Directions for this task
Identify every line in the rows below that contains the string "pose", and copy each such line. Treat the match as case-sensitive.

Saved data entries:
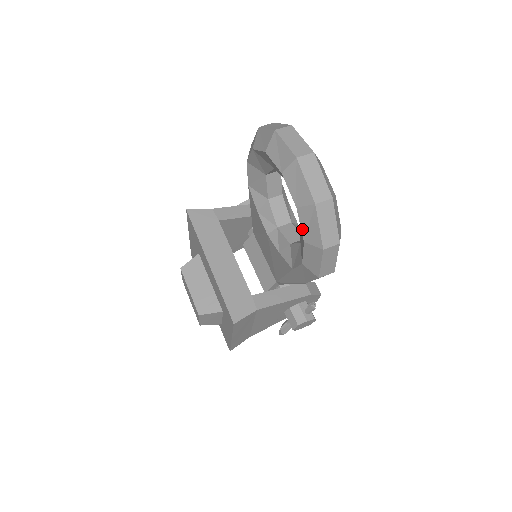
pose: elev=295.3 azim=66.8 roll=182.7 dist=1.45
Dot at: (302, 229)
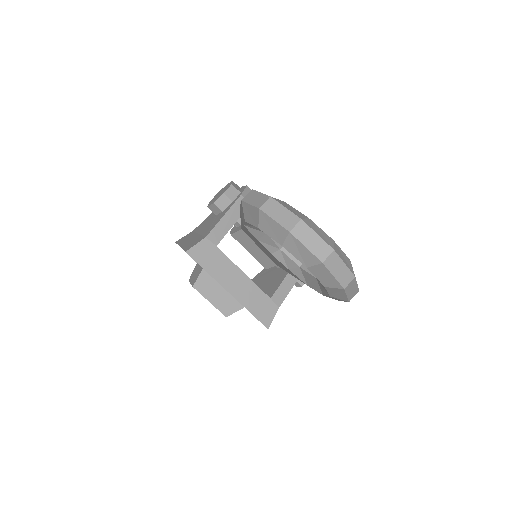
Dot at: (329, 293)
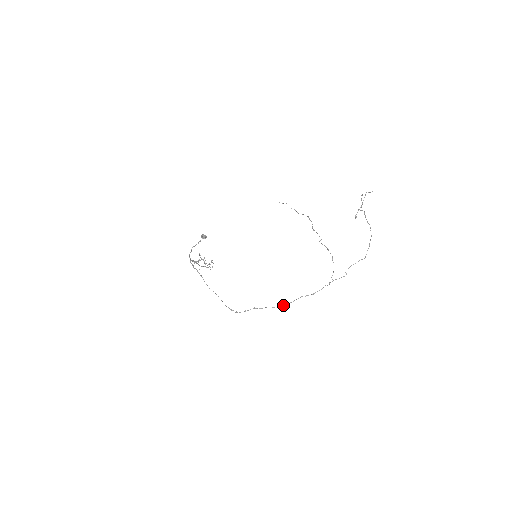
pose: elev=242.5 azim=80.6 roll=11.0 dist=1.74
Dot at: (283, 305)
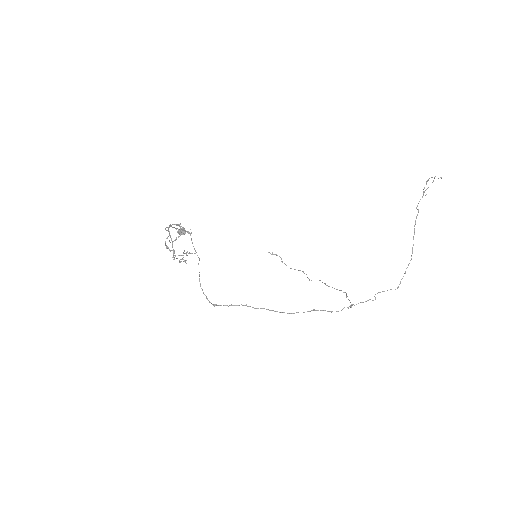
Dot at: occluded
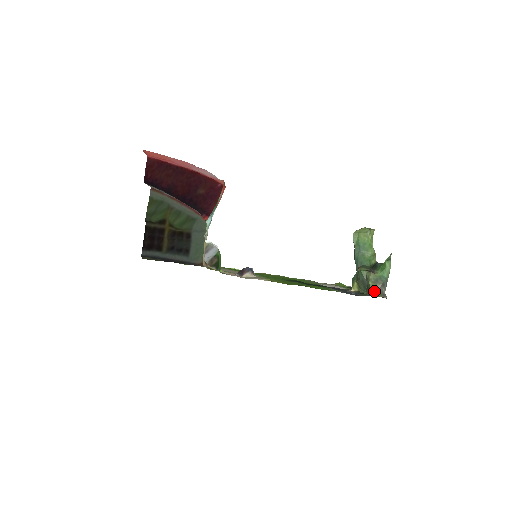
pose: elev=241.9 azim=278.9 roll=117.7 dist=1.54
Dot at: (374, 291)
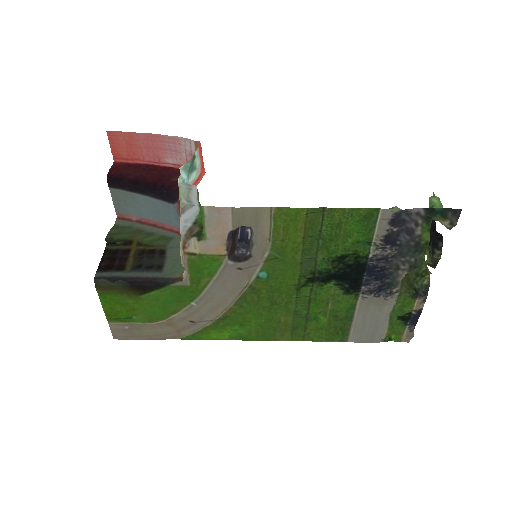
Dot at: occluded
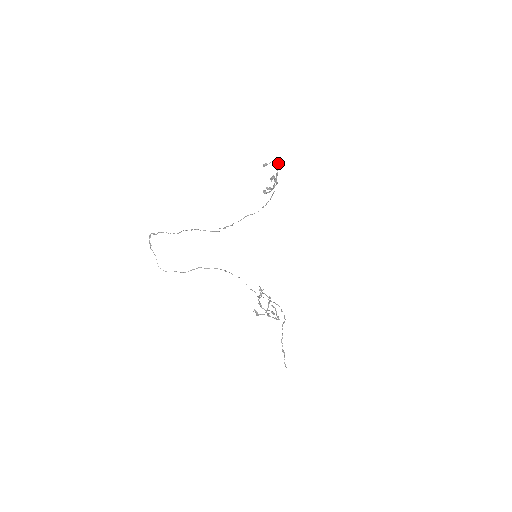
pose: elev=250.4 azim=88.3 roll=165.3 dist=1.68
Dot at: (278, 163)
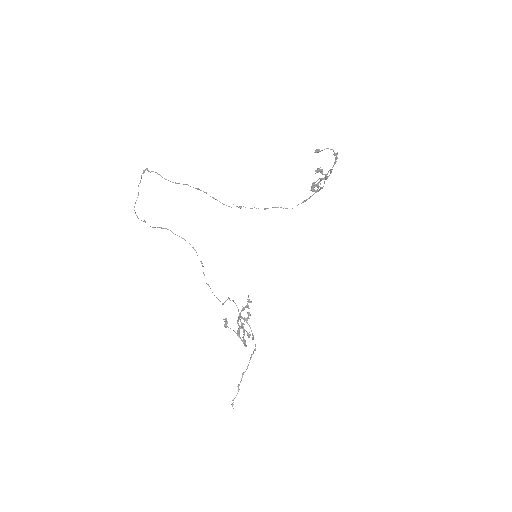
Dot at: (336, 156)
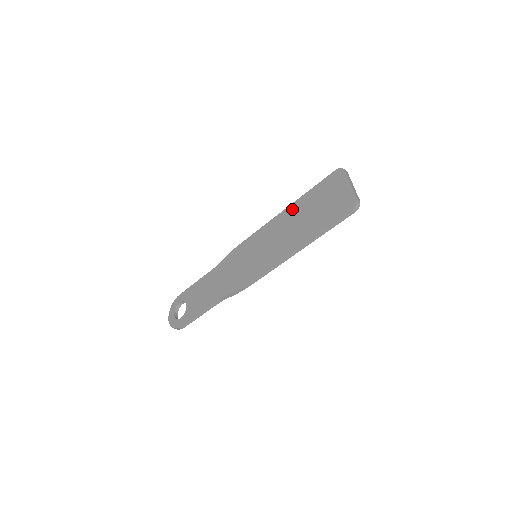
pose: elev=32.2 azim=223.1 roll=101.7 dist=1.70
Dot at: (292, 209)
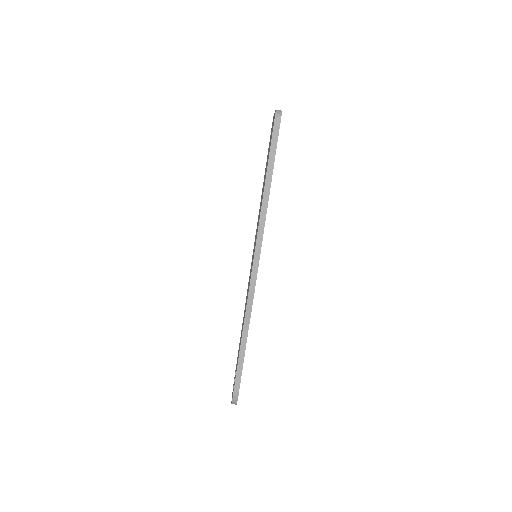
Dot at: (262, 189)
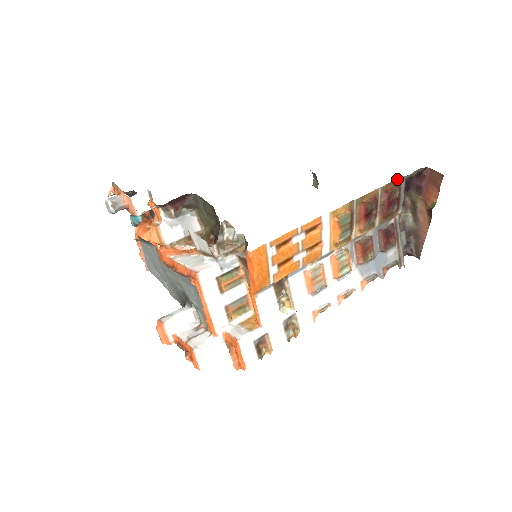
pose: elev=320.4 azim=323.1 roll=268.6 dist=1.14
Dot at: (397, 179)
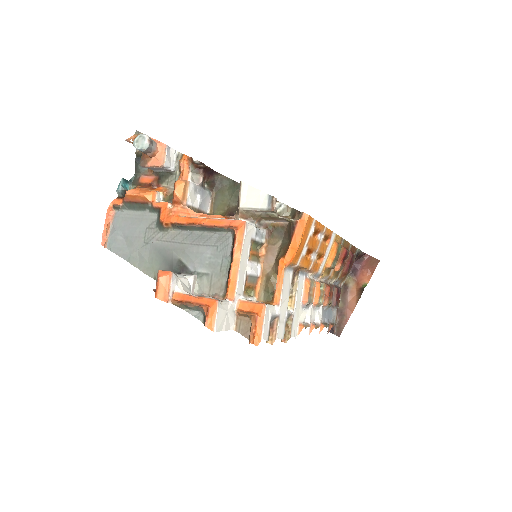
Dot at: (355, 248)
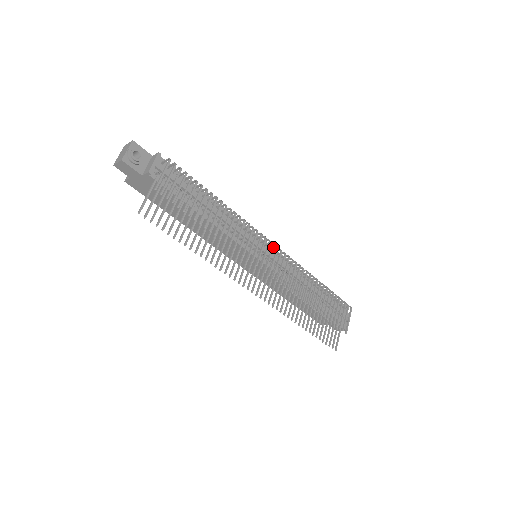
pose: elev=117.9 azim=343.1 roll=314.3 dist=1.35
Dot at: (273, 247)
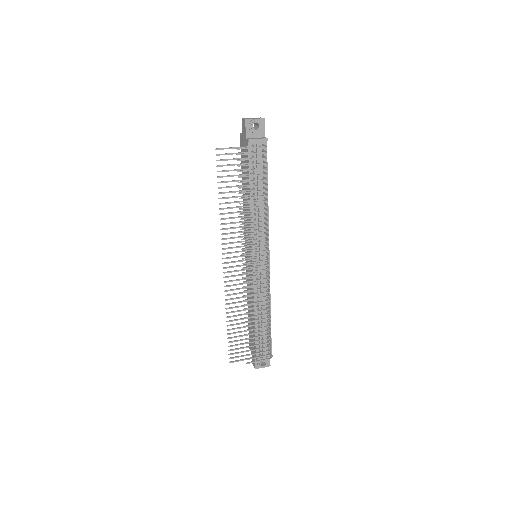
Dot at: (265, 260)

---

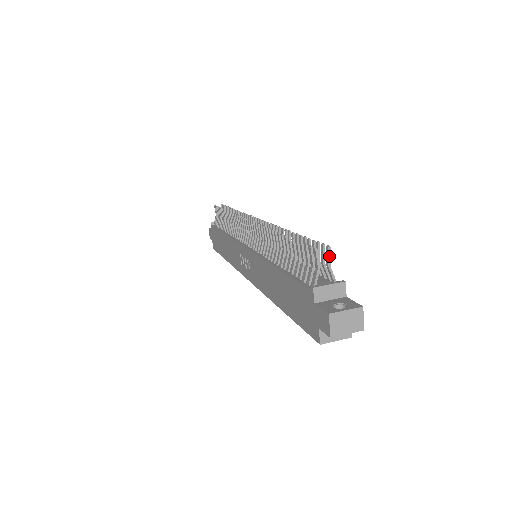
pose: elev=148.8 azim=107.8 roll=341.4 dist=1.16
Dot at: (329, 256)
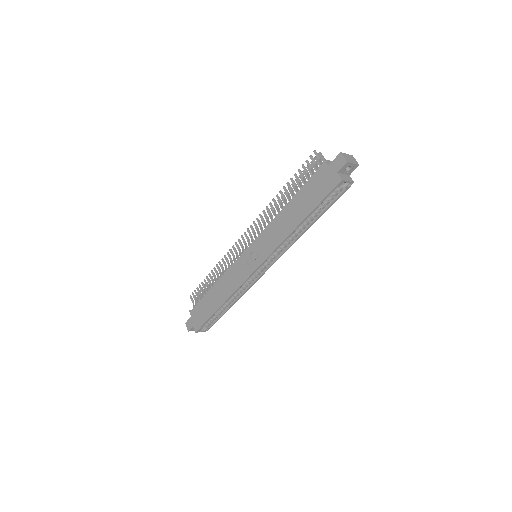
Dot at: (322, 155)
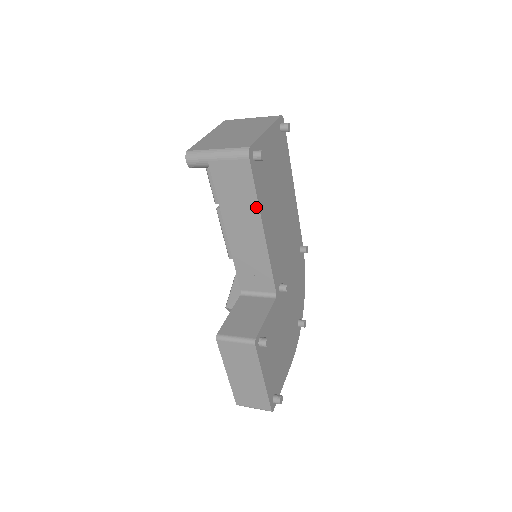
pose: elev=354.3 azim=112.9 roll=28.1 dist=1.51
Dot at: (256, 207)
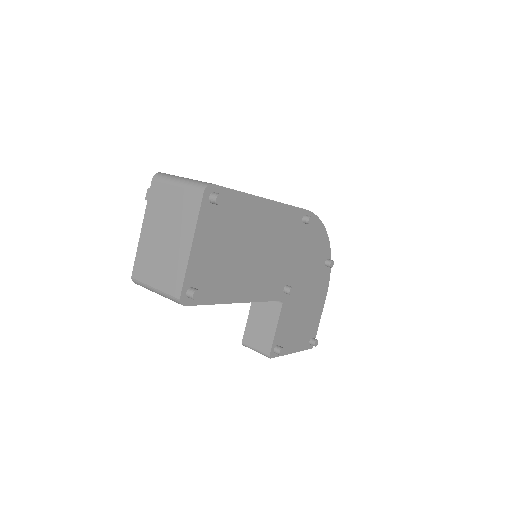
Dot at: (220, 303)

...

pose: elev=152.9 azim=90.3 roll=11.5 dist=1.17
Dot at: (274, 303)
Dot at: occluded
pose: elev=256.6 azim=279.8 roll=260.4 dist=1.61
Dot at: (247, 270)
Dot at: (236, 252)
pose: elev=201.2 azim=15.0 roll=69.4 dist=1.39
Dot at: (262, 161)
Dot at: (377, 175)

Reply
pose: elev=295.3 azim=66.8 roll=182.7 dist=1.45
pose: elev=242.5 azim=80.6 roll=11.0 dist=1.74
pose: elev=241.9 azim=278.9 roll=117.7 dist=1.54
pose: elev=250.4 azim=88.3 roll=165.3 dist=1.68
pose: elev=32.2 azim=223.1 roll=101.7 dist=1.70
pose: elev=320.4 azim=323.1 roll=268.6 dist=1.14
pose: elev=117.9 azim=343.1 roll=314.3 dist=1.35
pose: elev=148.8 azim=107.8 roll=341.4 dist=1.16
pose: elev=354.3 azim=112.9 roll=28.1 dist=1.51
pose: elev=152.9 azim=90.3 roll=11.5 dist=1.17
pose: elev=256.6 azim=279.8 roll=260.4 dist=1.61
pose: elev=201.2 azim=15.0 roll=69.4 dist=1.39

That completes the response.